Group improvisation can be magical when all the stars align and the right people are matched. Add a live audience, and the whole thing may well rise into music of inspired and inspirational magnitude. To say that all this applies to this disc is not overstatement but a pretty down-to-earth description. Joe McPhee's keening tenor and Jeb Bishop's fat trombone tone are the melodic twins that spin and intertwine in enlightening ways, while bassist Ingebright Haker Flaten and drummer Michael Zerang stir the cauldron of ideas that steam up the quartet to telepathic compositional frenzy.
Five pieces are the result — three meaty, eloquent and full-developed movements, book-ended by a six-minute overture and an eight-minute coda. The cohesive thematic development and generally unified thinking that run through the whole session, a live date at Oslo's Victoria Theatre in February, 2009, make this a five-movement work of improvisational brilliance. Chicago-based improvisers Bishop and Zerang join New Yorker McPhee and Sweden's Haker Flaten in a complicity that couldn't be more intimate and well-meshed.
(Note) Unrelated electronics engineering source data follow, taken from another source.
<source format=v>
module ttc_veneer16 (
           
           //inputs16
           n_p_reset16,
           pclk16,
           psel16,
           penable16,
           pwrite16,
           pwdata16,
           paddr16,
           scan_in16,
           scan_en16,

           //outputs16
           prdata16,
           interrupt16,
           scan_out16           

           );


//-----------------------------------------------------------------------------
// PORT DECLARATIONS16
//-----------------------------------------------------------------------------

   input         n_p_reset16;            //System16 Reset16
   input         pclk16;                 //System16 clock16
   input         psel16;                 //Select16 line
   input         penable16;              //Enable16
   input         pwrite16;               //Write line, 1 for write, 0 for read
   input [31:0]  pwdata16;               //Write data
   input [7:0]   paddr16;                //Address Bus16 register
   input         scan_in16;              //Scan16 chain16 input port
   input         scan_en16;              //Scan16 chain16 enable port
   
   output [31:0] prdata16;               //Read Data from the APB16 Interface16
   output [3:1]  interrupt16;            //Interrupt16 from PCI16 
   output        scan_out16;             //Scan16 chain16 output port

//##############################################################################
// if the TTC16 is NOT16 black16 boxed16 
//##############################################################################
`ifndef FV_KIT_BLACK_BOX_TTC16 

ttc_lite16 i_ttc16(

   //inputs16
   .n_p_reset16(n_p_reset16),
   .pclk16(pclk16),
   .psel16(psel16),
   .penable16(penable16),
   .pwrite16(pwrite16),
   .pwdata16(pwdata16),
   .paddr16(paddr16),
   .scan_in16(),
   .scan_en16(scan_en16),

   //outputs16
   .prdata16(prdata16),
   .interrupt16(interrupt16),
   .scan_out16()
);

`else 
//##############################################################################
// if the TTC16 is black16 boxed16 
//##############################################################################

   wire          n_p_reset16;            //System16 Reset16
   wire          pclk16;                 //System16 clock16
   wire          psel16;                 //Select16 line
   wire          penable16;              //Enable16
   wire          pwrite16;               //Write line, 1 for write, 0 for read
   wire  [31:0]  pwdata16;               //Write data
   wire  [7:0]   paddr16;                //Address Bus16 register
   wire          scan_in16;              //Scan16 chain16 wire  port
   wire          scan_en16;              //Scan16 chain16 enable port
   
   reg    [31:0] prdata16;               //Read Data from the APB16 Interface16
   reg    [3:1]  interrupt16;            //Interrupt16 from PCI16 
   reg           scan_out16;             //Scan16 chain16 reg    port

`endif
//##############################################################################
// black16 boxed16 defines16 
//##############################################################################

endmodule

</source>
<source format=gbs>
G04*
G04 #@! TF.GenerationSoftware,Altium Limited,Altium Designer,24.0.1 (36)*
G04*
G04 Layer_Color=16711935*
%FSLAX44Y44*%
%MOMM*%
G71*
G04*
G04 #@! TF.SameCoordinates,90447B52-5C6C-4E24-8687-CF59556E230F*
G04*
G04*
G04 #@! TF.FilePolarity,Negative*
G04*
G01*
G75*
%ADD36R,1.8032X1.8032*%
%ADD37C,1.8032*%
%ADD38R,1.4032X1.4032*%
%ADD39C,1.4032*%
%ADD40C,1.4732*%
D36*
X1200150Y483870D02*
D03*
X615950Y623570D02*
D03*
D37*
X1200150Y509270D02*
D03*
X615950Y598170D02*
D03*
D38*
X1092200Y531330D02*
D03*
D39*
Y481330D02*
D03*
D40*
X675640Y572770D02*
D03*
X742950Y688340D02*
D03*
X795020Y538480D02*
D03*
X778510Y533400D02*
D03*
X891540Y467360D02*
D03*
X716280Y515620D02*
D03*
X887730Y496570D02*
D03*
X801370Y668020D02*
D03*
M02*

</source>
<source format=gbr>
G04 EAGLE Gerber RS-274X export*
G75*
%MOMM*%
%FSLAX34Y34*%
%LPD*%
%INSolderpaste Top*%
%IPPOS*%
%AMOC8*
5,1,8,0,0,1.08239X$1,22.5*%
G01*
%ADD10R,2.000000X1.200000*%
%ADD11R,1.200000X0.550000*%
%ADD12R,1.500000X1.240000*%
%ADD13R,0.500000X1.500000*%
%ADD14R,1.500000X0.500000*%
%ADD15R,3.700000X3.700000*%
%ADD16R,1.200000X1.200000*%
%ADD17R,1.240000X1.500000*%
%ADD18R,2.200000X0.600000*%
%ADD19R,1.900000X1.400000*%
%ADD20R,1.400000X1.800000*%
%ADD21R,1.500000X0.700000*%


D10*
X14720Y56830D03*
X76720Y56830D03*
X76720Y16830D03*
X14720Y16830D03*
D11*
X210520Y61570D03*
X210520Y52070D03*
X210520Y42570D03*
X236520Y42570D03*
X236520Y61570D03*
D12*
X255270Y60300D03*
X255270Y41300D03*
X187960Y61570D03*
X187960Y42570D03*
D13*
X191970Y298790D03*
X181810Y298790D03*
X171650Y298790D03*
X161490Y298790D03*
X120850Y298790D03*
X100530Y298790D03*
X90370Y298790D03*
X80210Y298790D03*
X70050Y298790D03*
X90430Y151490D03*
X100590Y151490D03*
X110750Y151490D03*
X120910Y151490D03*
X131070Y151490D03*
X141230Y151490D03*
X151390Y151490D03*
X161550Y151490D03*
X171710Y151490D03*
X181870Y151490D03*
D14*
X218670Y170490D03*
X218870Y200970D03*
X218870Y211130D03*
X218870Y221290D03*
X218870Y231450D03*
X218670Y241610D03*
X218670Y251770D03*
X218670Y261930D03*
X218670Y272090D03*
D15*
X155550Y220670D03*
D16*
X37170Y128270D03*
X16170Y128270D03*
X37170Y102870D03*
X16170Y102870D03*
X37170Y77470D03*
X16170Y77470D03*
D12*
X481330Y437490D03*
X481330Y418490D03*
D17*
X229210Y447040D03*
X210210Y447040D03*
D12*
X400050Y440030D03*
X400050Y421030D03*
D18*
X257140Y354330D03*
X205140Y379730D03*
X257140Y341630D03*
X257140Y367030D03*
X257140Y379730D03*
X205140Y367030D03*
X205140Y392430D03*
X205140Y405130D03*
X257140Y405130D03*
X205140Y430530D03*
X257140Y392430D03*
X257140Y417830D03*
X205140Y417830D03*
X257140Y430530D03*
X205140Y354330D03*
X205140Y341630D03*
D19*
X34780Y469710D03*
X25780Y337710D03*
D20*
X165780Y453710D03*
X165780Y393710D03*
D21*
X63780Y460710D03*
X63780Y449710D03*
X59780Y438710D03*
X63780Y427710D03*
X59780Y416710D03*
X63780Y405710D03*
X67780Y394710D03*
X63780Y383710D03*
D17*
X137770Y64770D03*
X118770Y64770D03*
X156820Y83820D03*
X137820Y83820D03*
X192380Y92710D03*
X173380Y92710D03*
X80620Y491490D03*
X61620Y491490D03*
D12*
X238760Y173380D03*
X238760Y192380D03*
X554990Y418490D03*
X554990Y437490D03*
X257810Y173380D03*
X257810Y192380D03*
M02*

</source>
Right from the opening duo statement of sax and trombone that drifts, two-minutes in, toward a free-form rhythm section ramble with trombone solo, into which the sax leaps like a rampaging tiger, one senses that these guys can let loose as well as turn musical ideas as craftily and surprisingly as the most deft magicians. They also seem to speak complex musical ideas as if they were created by one mind.
Along with the kaleidoscopic yet concordant musical ideas are the dramatic shifts in mood, from peaceful harmonious unity, to melancholic introspection, to fiery, no-holds-barred pouncing, sometimes all within a few minutes. The five pieces, as short as 6:48 and as long as 14:54, all work as self-contained movements, but the energy and vibe flow one into the other in an organic manner.
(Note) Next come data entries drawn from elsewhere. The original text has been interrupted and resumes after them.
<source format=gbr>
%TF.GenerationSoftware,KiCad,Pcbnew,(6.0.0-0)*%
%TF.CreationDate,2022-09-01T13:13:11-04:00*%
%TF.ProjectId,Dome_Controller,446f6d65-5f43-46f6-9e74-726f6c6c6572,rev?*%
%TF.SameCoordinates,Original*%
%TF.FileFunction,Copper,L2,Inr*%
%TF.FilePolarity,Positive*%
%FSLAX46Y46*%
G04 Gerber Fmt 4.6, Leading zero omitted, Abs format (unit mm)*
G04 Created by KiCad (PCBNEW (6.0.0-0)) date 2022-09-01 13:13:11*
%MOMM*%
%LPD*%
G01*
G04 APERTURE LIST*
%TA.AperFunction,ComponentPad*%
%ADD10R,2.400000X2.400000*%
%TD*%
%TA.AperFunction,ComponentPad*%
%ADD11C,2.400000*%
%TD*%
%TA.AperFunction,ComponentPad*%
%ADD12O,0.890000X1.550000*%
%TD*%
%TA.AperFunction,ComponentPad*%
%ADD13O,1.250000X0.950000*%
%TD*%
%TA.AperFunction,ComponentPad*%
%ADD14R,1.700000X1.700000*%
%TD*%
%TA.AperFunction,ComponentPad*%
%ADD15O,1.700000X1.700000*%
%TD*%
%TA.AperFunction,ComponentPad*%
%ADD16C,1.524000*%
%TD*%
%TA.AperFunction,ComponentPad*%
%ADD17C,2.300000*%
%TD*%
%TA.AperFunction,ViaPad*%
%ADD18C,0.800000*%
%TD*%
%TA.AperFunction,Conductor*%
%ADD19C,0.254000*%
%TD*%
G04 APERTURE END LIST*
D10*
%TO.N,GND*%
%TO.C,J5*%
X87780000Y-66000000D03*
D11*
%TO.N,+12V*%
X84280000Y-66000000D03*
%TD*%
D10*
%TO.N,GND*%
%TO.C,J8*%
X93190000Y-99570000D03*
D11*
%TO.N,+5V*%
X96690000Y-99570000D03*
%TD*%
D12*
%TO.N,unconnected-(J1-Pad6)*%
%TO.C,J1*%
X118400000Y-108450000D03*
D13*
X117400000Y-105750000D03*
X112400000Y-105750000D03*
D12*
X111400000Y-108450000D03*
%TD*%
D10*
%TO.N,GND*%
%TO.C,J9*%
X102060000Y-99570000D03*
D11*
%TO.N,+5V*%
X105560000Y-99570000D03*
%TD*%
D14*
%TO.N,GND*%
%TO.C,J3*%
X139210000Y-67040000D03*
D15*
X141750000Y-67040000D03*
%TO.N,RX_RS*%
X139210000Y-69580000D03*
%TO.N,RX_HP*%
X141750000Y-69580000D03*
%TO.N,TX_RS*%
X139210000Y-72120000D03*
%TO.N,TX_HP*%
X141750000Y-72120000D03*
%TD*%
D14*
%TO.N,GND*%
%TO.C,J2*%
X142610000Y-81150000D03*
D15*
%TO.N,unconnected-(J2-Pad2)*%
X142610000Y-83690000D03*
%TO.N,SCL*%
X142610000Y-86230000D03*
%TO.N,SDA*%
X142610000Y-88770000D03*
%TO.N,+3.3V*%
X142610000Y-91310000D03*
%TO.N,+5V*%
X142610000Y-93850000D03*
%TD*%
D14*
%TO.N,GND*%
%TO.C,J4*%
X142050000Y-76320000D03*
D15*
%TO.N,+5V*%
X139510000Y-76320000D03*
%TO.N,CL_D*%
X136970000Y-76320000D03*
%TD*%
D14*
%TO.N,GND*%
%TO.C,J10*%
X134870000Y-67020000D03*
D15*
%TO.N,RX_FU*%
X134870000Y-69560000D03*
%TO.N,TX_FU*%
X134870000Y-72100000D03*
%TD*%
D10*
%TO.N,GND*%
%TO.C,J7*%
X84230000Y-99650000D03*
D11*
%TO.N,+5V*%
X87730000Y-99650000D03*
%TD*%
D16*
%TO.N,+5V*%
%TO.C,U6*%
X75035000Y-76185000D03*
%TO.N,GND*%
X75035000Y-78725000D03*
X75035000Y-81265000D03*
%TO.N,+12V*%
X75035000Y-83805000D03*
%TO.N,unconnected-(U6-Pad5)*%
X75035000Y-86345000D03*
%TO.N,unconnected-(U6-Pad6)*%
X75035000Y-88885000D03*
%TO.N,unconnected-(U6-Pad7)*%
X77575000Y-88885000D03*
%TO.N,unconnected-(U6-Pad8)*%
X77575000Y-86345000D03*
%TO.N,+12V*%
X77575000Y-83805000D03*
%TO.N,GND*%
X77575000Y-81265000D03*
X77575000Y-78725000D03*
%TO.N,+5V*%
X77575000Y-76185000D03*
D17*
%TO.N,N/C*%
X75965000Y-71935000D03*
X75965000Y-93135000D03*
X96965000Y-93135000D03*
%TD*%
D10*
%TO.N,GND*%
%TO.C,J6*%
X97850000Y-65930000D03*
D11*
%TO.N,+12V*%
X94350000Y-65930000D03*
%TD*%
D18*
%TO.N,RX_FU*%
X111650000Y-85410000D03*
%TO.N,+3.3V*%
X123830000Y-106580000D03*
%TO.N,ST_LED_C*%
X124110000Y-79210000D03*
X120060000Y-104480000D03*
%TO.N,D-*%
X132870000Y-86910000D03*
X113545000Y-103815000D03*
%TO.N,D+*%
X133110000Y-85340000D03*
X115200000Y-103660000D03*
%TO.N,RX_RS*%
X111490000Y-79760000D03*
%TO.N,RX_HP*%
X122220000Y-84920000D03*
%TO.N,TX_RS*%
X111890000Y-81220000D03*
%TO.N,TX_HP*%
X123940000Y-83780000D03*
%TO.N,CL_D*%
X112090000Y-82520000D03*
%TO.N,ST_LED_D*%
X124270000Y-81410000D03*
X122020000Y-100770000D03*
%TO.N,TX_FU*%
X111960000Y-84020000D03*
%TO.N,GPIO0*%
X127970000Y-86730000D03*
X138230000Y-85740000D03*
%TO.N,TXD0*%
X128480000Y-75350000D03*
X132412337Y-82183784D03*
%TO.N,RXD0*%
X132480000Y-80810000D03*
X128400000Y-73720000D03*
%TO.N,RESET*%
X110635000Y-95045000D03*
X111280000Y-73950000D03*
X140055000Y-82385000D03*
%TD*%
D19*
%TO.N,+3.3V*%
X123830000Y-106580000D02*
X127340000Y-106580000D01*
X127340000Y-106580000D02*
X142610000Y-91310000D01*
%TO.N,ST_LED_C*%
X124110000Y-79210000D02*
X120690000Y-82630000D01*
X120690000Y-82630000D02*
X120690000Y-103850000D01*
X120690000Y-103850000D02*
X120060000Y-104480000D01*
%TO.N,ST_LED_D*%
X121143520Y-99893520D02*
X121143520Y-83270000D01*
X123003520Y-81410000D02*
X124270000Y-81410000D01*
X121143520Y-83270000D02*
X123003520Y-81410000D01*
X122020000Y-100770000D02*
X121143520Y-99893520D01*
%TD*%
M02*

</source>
The sonic pallet is another remarkable feature, as each player is able to coax the comfortingly familiar beauty of their instruments' timbral qualities, but can equally surprise the listener with Promethean articulations (aided by the use of mutes in the case of Bishop's trombone). Part and parcel of these articulations is the unabashed and refreshing exploration of what used to be known as "extended techniques," but here, as in the best releases of contemporary creative improvisers, have become part of a poetically reinvented language that yields powerful results.